— Dataset content —
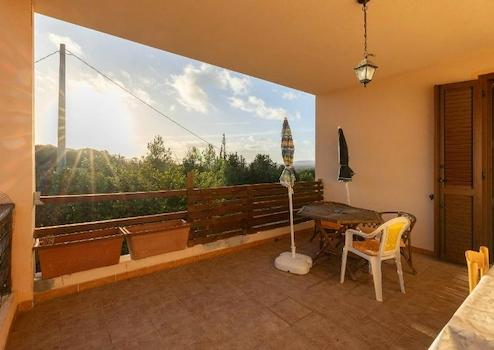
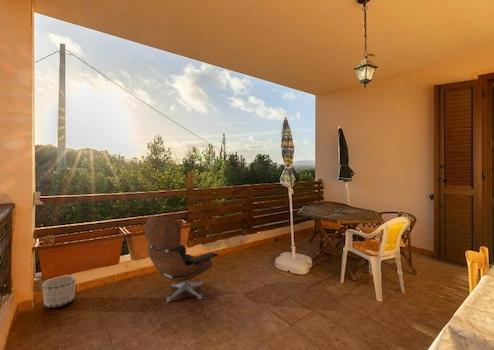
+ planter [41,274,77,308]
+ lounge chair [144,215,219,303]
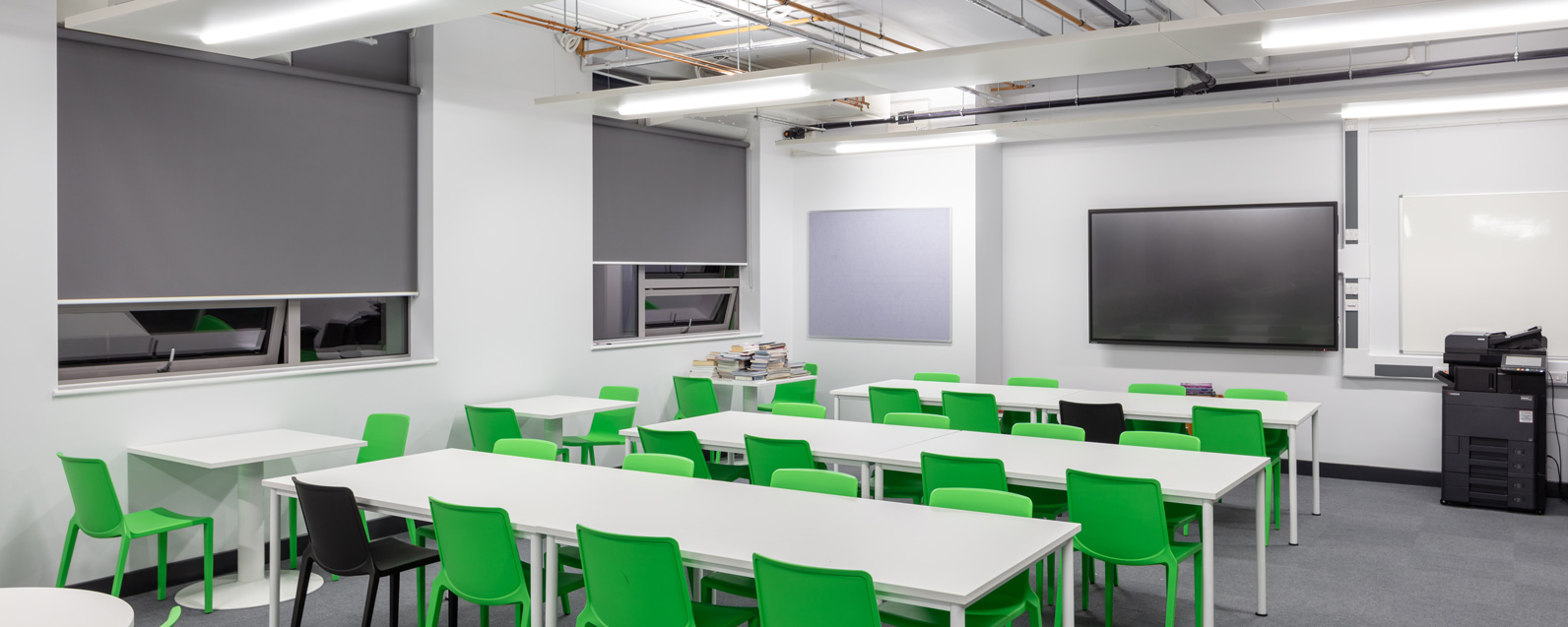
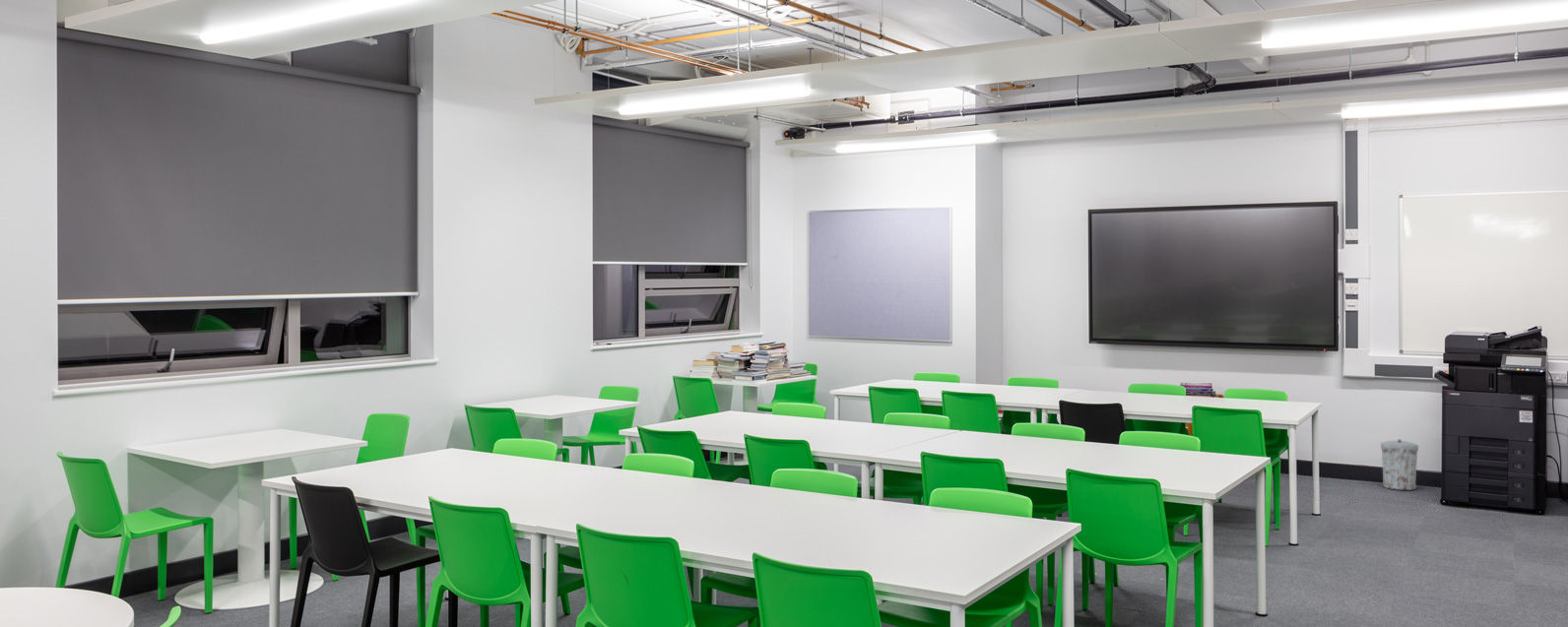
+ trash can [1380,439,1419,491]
--
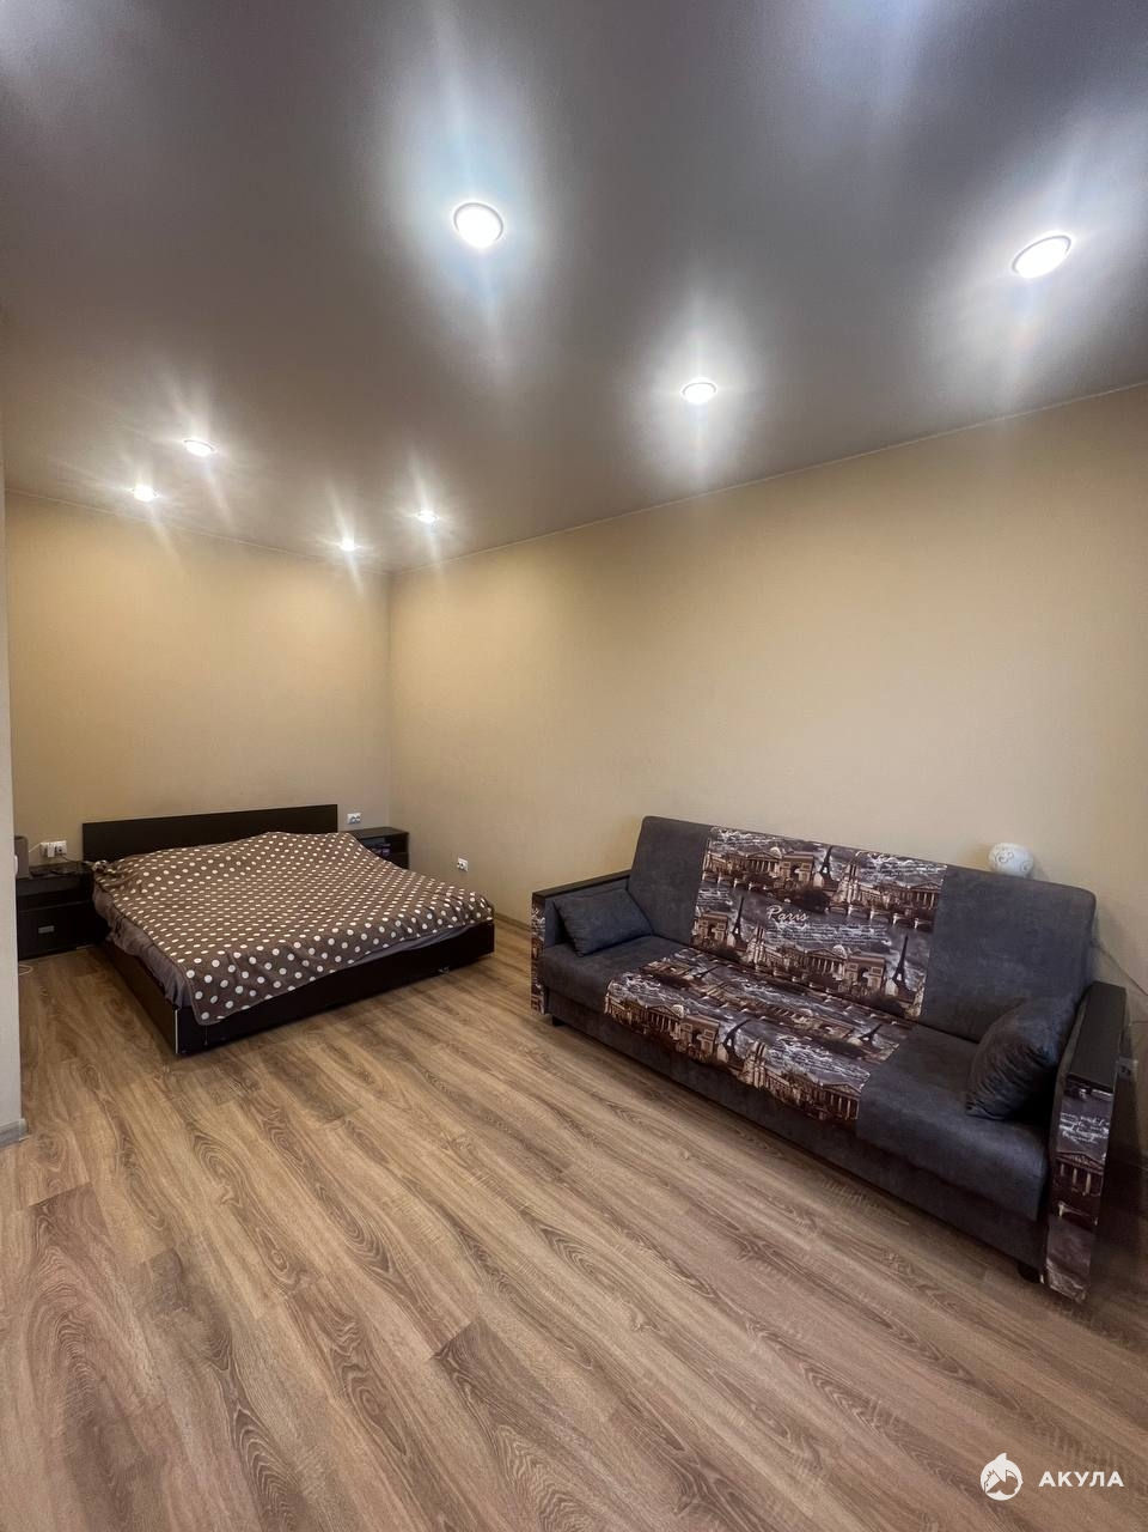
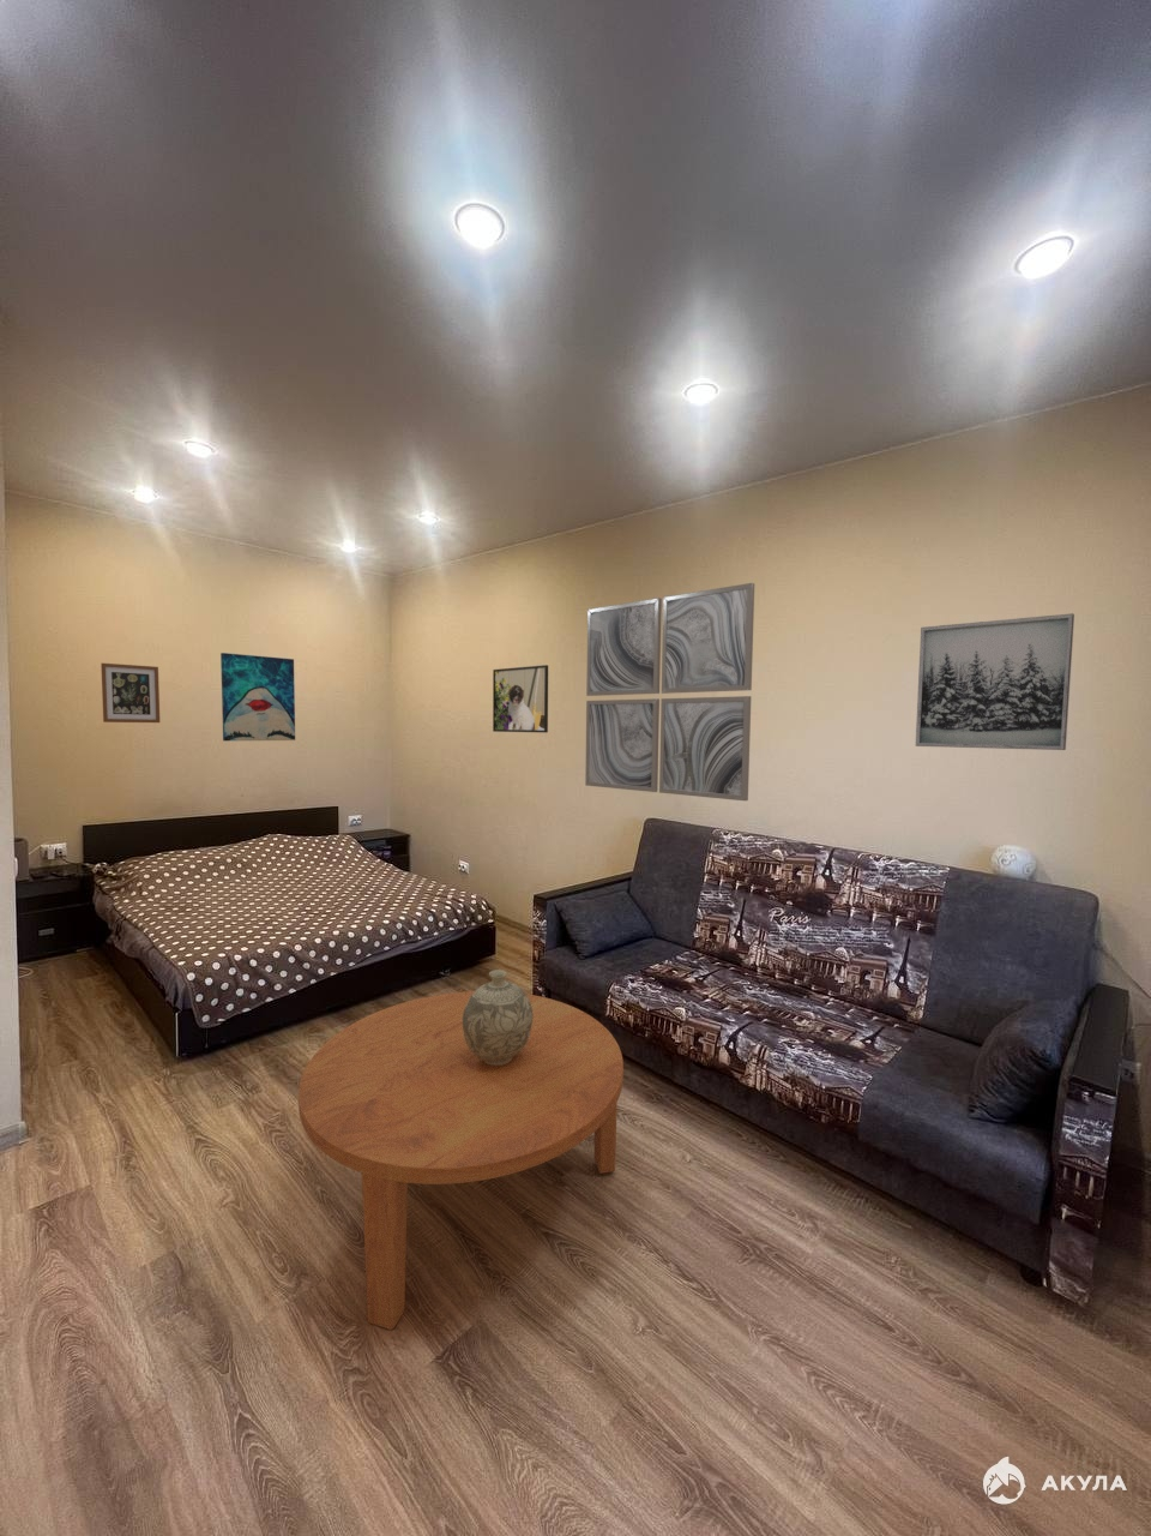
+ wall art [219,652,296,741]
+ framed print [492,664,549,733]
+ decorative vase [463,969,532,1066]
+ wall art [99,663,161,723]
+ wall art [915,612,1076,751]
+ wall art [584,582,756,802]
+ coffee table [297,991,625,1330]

— What you need to do —
In the material above, show every line where the word "wall" turns up.

— Result for this exercise —
+ wall art [219,652,296,741]
+ wall art [99,663,161,723]
+ wall art [915,612,1076,751]
+ wall art [584,582,756,802]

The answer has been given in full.